La décision de la Cour suprême met fin à une bataille juridique qui a débuté en mai 2025, lorsque le Tribunal du commerce international (CIT) a estimé que l’IEEPA n’autorisait pas les tarifs contestés. Cette décision a été confirmée en août 2025 par la Cour d’appel du circuit fédéral, avant d’être portée devant la plus haute instance judiciaire américaine. Les arguments ont été entendus le 5 novembre 2025.

En substance, la Cour a estimé que l’administration Trump avait outrepassé ses prérogatives en utilisant l’IEEPA pour justifier des droits de douane qui n’étaient pas liés à des circonstances d’urgence spécifiques ou à des pays déterminés. La décision s’applique à tous les tarifs imposés en vertu de l’IEEPA, y compris ceux qui avaient été présentés comme des mesures réciproques ou ciblant le Canada, le Mexique et la Chine. Selon la Cour, l’absence de base légale claire dans l’IEEPA rend ces tarifs illégaux ab initio (dès le début).

Le processus de remboursement des droits de douane versés par les importateurs reste incertain. La Cour suprême n’a pas défini de procédure spécifique, laissant aux tribunaux inférieurs et à l’administration américaine le soin de déterminer les modalités de remboursement. Le CIT est bien placé pour ordonner une reliquidation des droits de douane dans le cadre des nombreuses poursuites en cours (28 poursuites USC 1581(i)). Le service des douanes et de la protection des frontières (CBP) devra ensuite mettre en œuvre ces remboursements.

Il est également possible que les importateurs dont les déclarations en douane n’ont pas encore été définitivement liquidées puissent bénéficier d’une correction des droits de douane via une procédure administrative. Les importateurs doivent donc surveiller attentivement les directives à venir concernant les remboursements potentiels.

Les importateurs sont invités à agir rapidement. Il est crucial d’inventorier l’exposition aux droits de douane IEEPA, d’identifier les délais de liquidation, de mettre à jour leurs informations bancaires et d’évaluer l’opportunité de se joindre aux actions en justice en cours devant le CIT afin de maximiser leurs chances de récupérer les droits de douane indûment perçus.

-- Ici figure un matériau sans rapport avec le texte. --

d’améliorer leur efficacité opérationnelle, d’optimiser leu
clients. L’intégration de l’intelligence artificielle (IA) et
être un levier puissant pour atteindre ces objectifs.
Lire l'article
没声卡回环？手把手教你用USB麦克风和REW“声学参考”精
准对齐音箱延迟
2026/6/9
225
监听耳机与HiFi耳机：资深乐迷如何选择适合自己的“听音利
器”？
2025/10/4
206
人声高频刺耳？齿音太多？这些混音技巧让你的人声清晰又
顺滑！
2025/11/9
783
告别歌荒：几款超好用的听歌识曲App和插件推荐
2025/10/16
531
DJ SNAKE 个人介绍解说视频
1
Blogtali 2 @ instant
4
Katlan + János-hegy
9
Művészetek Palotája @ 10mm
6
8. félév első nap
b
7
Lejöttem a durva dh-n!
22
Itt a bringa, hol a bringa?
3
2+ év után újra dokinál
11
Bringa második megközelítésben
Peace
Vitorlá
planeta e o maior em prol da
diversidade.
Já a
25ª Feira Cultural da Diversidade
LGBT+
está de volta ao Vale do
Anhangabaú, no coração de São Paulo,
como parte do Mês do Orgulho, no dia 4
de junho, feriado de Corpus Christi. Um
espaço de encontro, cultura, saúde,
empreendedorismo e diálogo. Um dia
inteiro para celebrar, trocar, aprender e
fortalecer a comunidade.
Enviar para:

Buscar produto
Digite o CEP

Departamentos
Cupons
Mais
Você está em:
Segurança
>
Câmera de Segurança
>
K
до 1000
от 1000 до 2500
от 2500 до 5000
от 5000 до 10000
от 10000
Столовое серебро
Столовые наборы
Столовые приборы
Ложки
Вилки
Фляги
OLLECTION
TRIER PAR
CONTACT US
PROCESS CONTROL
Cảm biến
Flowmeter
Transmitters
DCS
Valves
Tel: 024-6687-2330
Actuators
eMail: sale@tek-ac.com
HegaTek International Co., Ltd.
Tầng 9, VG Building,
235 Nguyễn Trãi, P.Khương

La décision de la Cour suprême ne met pas fin aux possibilités pour l’administration américaine d’influencer les importations. L’IEEPA autorise toujours le président à prendre d’autres mesures, telles que des enquêtes ou des interdictions d’importation. De plus, d’autres lois, comme les articles 301 et 232 du Trade Act de 1974, restent disponibles pour imposer des droits de douane. L’administration Trump a d’ailleurs clairement indiqué qu’elle entend utiliser ces autres outils pour modifier la politique commerciale américaine.

En décembre 2025, le secrétaire au Trésor, Scott Bessent, avait même suggéré que l’administration pourrait « recréer la structure tarifaire exacte » en utilisant d’autres autorités légales. L’article 301, qui a été confirmé par la Cour d’appel du circuit fédéral le 25 septembre 2025 dans l’affaire HMTX Industries c. États-Unis, est actuellement en attente d’examen par la Cour suprême. Les articles 232 et 122 offrent également des options, bien que plus lentes ou limitées en termes de montants.

En résumé, la Cour suprême a retiré un instrument tarifaire, mais l’administration américaine conserve d’autres moyens d’action. Les importateurs doivent donc rester vigilants, consulter leurs courtiers et avocats, et s’adapter rapidement à l’évolution de la situation.